Je sais pas quoi te dire Zack, tellement je suis déçu. j'essayerai de revoir ce que tu as pondu ce week end, histoire de porter un autre regard sur ton Batman v Superman une fois la pression redescendue. Mais merde, je me demande encore comment tu as pu bouffer la feuille de match et dénaturer à ce point de telles icônes de la pop culture. Parce que là, à chaud, il n'y a qu'un truc qui me vient à l'esprit : Grosse déception...
La seconde séance ne parvient pas forcément à l'effacer, cette déception. Déjà, parce que je me rends compte que deudé ou troidé, c'est le même combat. Si les lunettes sur le nez, ça fait toujours style, rien ne justifie, dans ton spectacle, qu'on débourse quelques euros supplémentaires. A part peut être la scène de la jeunesse de Bruce où il tombe dans le trou avant que les chauves souris ne l'en sortent dans un tourbillon ?

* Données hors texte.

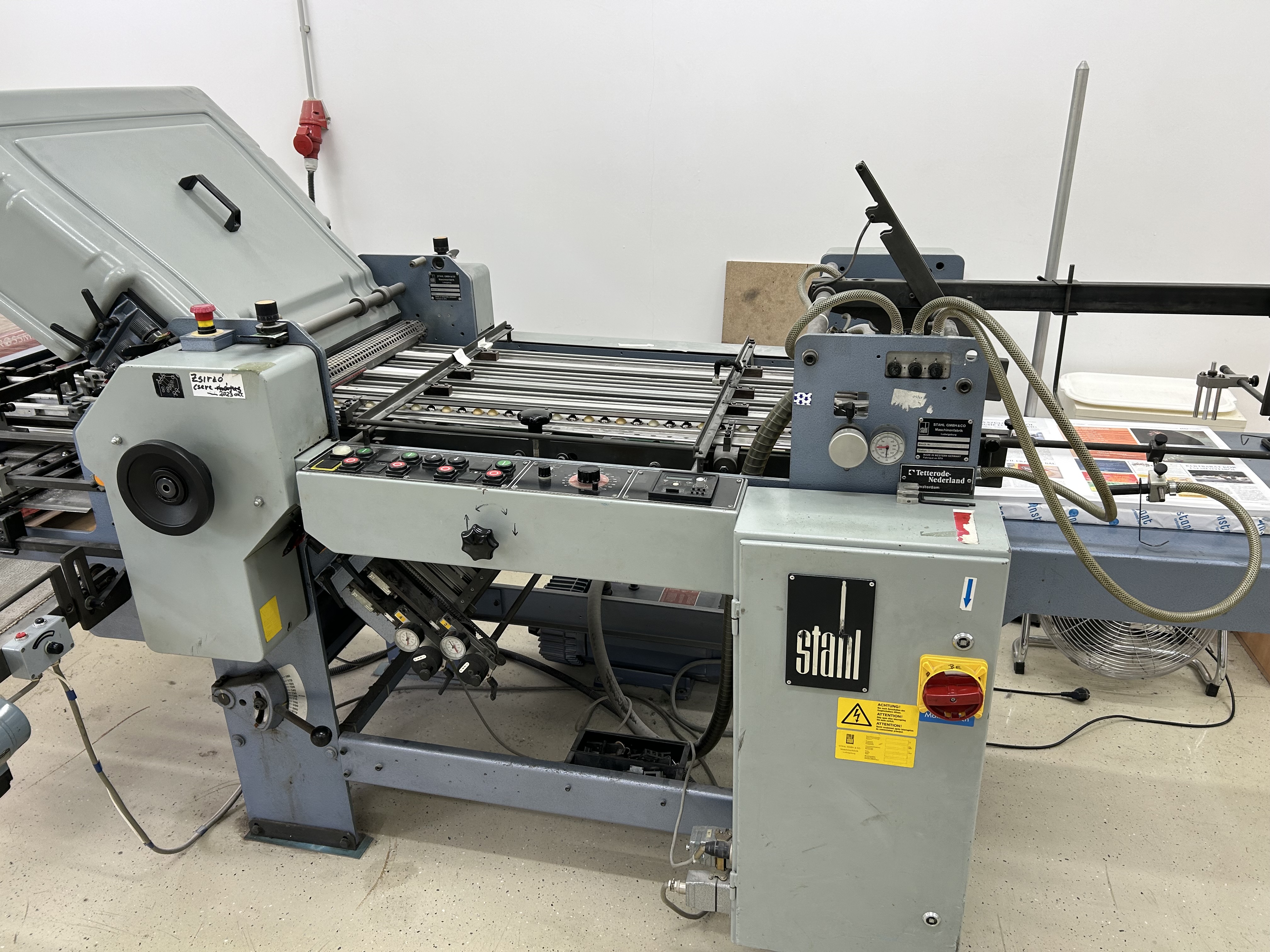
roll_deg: +0.3
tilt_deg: -22.0
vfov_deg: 53.1
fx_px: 954
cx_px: 635
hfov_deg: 67.3
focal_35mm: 26
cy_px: 476
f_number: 1.5
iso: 64
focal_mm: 5.7
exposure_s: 1/100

Et surtout, si on comprend (pas valider, hein, ne me fais pas dire ce que je ne dis pas, Zack) pourquoi la Warner a pris cette direction dans la construction de son univers cinématographique, une deuxième vision permettra de se rendre compte que le scénario qu'on t'a mis dans les mains, il souffre d'ellipses malvenues, d'incohérences et d'intervention artificielles, comme celle de Wonder Woman, en permanence déconnectée du récit principal. Elle ne sera que prétexte à un thème musical furieux et mémorable pendant la bataille finale. Ta belle photo souvent monochrome se détache aussi, ainsi que l'ami Batman qui pète quand même sacrément la classe dans son armure.
Mais cela ne me fera pas changer d'avis pour autant, Zack, car comme tu le fais dire à Cape Rouge, de manière grave : "on ne peut rester bon dans ce monde". Même toi, Zack.
Une forme d'aveu ?
Behind_the_Mask, qui se pend avec sa cape.